Interdependence: The relationship, dependence, and connectedness of different systems on each other
Example: Ukweli relies on Hassan to accomplish his mission of distributing test strips and collecting data to ultimately reduce maternal mortality in Sierra Leone, and Hassan relies on Ukweli to get paid.
Holism: Individual parts are dependent on each other and produce more value together than they would on their own
Example: The malnutrition team members all had different roles that were necessary by themselves, but also produced more value when combined together
Multifinality: Achieving different outcomes from the same original process, “win-win for everyone”
Example: Everybody involved with GSIF programs has individual things that benefit them from the same process. For example, the fellows get experience and publishable work, Hassan gets money, and Sierra Leonean mothers have reduced mortality rates
Equifinality: There are many approaches that can be taken to reach the same goal
Example: There are many different aspects (travel to clinics, light in birthing rooms, ANC days) of maternal healthcare that can be focused on by the Safe Motherhood Documentary in order to reduce material death/improve maternal healthcare.
Differentiation: Within a given system, specific and unique parts are performing specific functions distinct from one another.
Examples: In the Ukweli operation, Wancheng is responsible for shipping the test trips to Freetown, Allieu is responsible for getting them to Makeni and Hassan is in charge of getting the strips to the clinics and CHWs. Each needs the other in the larger operation to function, but each is also its own subsystem.
Regulation: Making sure that intentions and actions match up with each other.
Example: The Sickle Cell group will be running many confirmatory tests, including a clinical trial (with a verification test, the gold standard), in order to insure the test strip is able to diagnose Sickle Cell Disease with a certain level of accuracy.
Abstraction: viewing a system from a birds eye view approach, thinking through complex scenarios with a level of higher context and in broader terms
Example: Once we perfect the muffin and pudding in Sierra Leone, we can use the same process and extrapolate to other developing countries to solve the same problem using their own local reseources
Leverage Points: A small area within a given system where a small change can be made in order to produce big change.
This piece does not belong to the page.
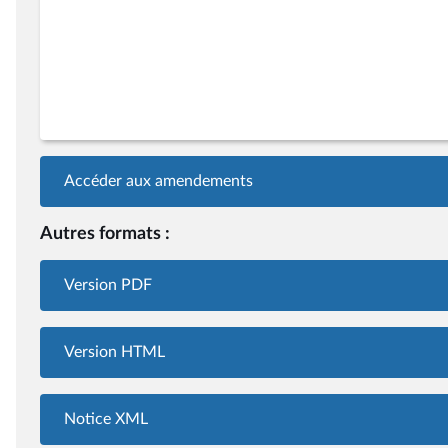
Accéder aux amendements
Autres formats :
Version PDF
Version HTML
Notice XML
Example: The Sierra Leonean government can charge mothers a fee for giving birth at homes, and the mothers are more likely to go to the clinic to give birth. This small fee (about $5) saves many mother’s and baby’s lives.
Emergence is the idea that an entire entity brings more value than each of its components could on its own. The muffin and pudding are emergent products, because as entities they bring value (i.e. they have all of the nutrients that children in Sierra Leone are missing, and make the children healthier), but without one of the supplements, the products don’t accomplish giving children all of the vitamins they are missing.
Solution: Partner with the fishermen to sell the briquettes with the fish, they can make money and will help the entrepreneur collect the hyacinth. Only fisherman than want to be involved will be hired/become a partner. The other fisherman who aren’t involved originally will feel like they are missing out once they see the success of the original fisherman and will then want to join the venture.